_Description of the task:_ Within these entries, which lines include the string "down"? Copy each one.

_Records for this exercise:_
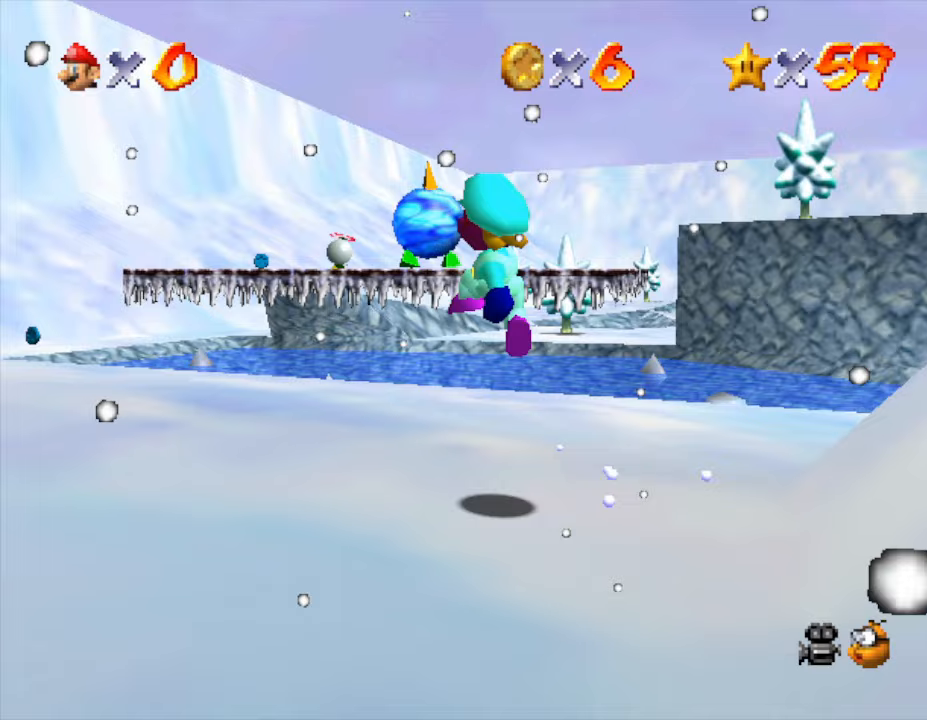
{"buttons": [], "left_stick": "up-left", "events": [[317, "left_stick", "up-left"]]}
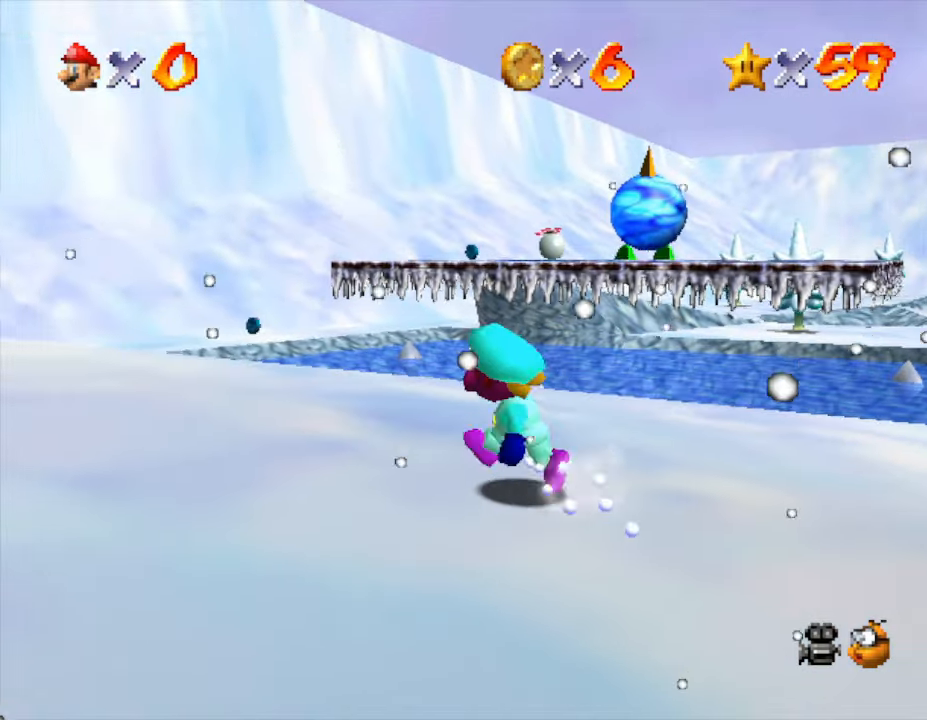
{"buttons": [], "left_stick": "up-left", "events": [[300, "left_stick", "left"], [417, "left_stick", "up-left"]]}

--

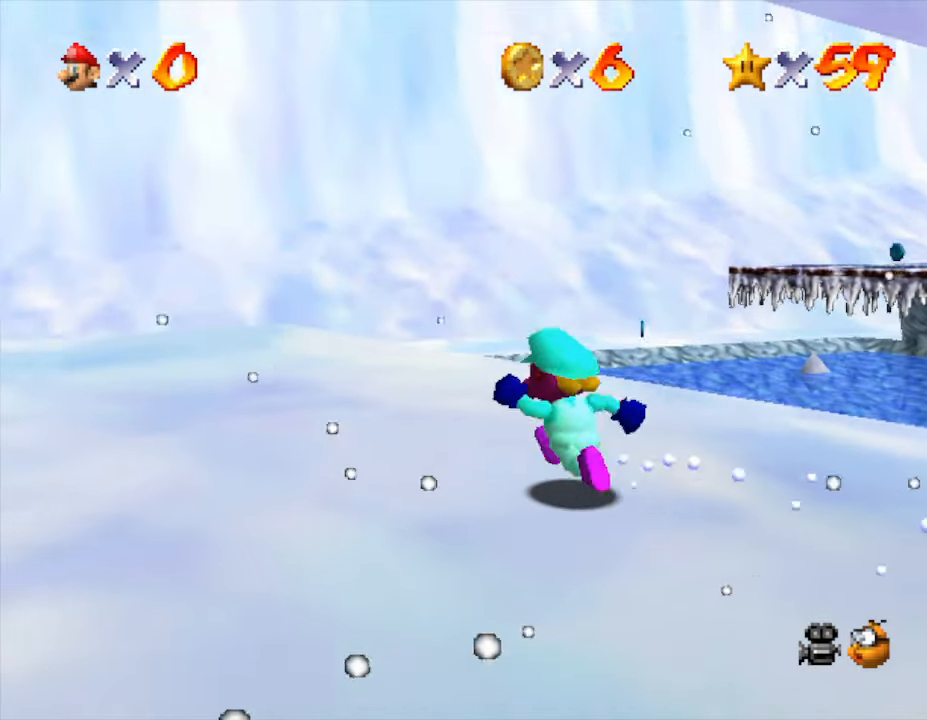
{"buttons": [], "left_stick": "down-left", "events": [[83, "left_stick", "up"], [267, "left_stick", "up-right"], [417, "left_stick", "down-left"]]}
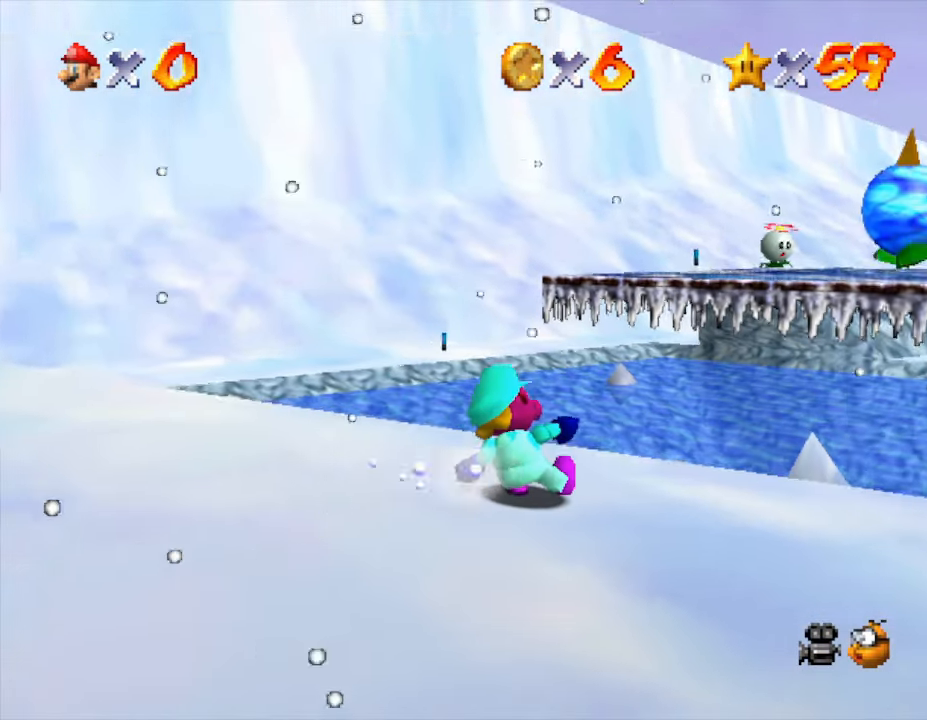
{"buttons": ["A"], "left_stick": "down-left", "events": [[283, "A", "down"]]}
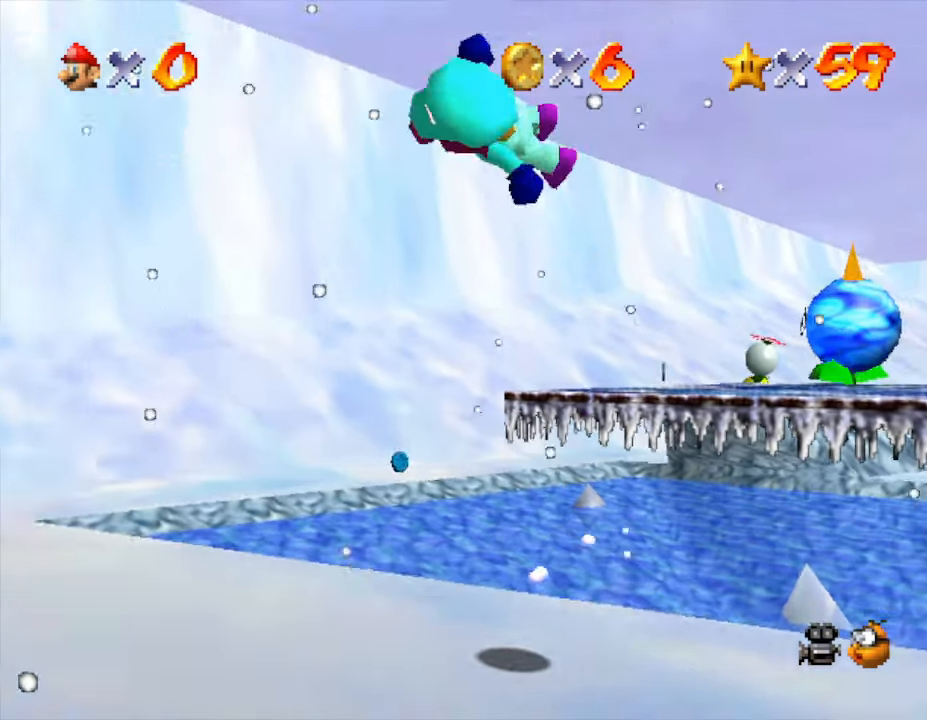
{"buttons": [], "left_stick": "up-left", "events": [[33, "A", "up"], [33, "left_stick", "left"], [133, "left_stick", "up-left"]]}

_Task answer:_
{"buttons": [], "left_stick": "down-left", "events": [[83, "left_stick", "up"], [267, "left_stick", "up-right"], [417, "left_stick", "down-left"]]}
{"buttons": ["A"], "left_stick": "down-left", "events": [[283, "A", "down"]]}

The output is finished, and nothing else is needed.